Apologists for this United Democratic Party (UDP) government may well argue that ours is a civilian government, and that this administration did not expect the Thursday afternoon version of Jimmy Morales. Well, beloved, we are not in the “told you so” business, but the elected Government of Belize had from February of 2015 to begin getting its act together, as we would say. Come to think of it, Belizeans as a whole had from September of 1981, almost 35 years, to begin a national mental and physical preparation for Thursday afternoon. Morales’ behavior on Thursday afternoon was in keeping with the history of his bloody republic. In retrospect, it should be considered to have been inevitable.

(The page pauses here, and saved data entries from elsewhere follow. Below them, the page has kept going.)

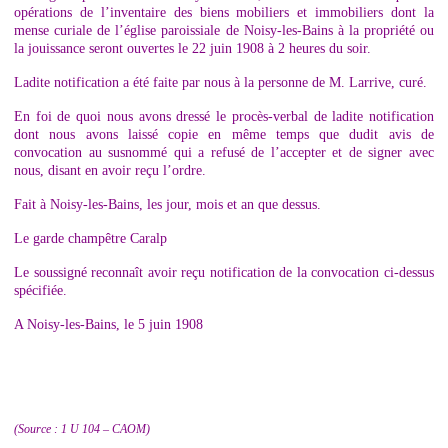
opérations de l’inventaire des biens mobiliers et immobiliers dont la
mense curiale de l’église paroissiale de Noisy-les-Bains à la propriété ou
la jouissance seront ouvertes le 22 juin 1908 à 2 heures du soir.
Ladite notification a été faite par nous à la personne de M. Larrive, curé.
En foi de quoi nous avons dressé le procès-verbal de ladite notification
dont nous avons laissé copie en même temps que dudit avis de
convocation au susnommé qui a refusé de l’accepter et de signer avec
nous, disant en avoir reçu l’ordre.
Fait à Noisy-les-Bains, les jour, mois et an que dessus.
Le garde champêtre Caralp
Le soussigné reconnaît avoir reçu notification de la convocation ci-dessus
spécifiée.
A Noisy-les-Bains, le 5 juin 1908
(Source : 1 U 104 – CAOM)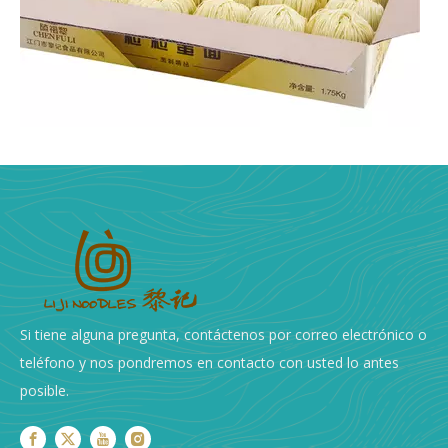
La guía definitiva: ¿De qué están hechos los fideos de huevo?
Los fideos son un alimento básico mundial y se encuentr
Si tiene alguna pregunta, contáctenos por correo electrónico o
teléfono y nos pondremos en contacto con usted lo antes
posible.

Morales’ Thursday afternoon speech will be recorded as a game changer. The question is now a stark one for Belizeans: which of us will walk into the gas chambers without a murmur, and which of us will resist by any means necessary? If the majority of us wish to resist, as was the case in June of 1797, then it may be that Belize needs a different government, or a different kind of government, in place.

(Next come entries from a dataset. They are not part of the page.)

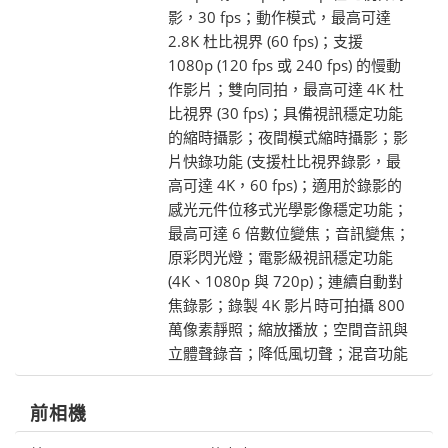
影，30 fps；動作模式，最高可達
2.8K 杜比視界 (60 fps)；支援
1080p (120 fps 或 240 fps) 的慢動
作影片；雙向同拍，最高可達 4K 杜
比視界 (30 fps)；具備視訊穩定功能
的縮時攝影；夜間模式縮時攝影；影
片快錄功能 (支援杜比視界錄影，最
高可達 4K，60 fps)；適用於錄影的
感光元件位移式光學影像穩定功能；
最高可達 6 倍數位變焦；音訊變焦；
原彩閃光燈；電影級視訊穩定功能
(4K、1080p 與 720p)；連續自動對
焦錄影；錄製 4K 影片時可拍攝 800
萬像素靜照；縮放播放；空間音訊與
立體聲錄音；降低風切聲；混音功能
前相機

A little more than twenty four hours before Jimmy Morales‘ internationally broadcast threats against Belize on Thursday afternoon, April 21, the Belize Minister of National Security had travelled to the northern bank of the Sarstoon River for the ceremonial opening of a military forward operating base. During the course of the ceremony, the Minister and his accompanying security forces (BDF and Coast Guard) were disrespected by the inflammatory entry of Guatemalan navy vessels with armed personnel into the Belize side of the Sarstoon. This type of Guatemalan military behavior has been the order of the day since February of 2015. But, this time we had a member of the Belize Cabinet and his BDF and Coast Guard commanding officers as targets, so to speak.

Then the Guatemalans flew a drone aircraft over the Belizean party. The Belize Coast Guard commanding officer, Admiral John Borland, took up a rifle and aimed it at the drone. That single move may have been the most macho public gesture yet by a Belizean in the face of Guatemalan aggression. In the streets of Belize, John Borland became an instant hero that day. His brave statement may have been something for Belizeans to build on. It may also have been seen by Jimmy and Carlos Raul as a threat.

For Guatemala’s already politically embattled president, advised by his Foreign Minister, it is clear now that Belizeans must be kept in a state of intimidation. With respect to that, it must be said that the BDF is at the front line of our defence, and it is presently most of what we have in the event of invasion. For that reason, we Belizeans have absolutely no choice, and indeed no hesitation: we support our boys. We stand for Belize. In the militant lyrics of Brother David, “Stand up, Belizeans!”

Power to the people. Remember Danny Conorquie. Honor Staff Sgt. Richard Lambey. Big up, Wil Maheia and his Belize Territorial Volunteers. Right on, John Borland. Support the park rangers of Friends of Conservation and Development. Salute SATIIM. Stand strong, BNTU!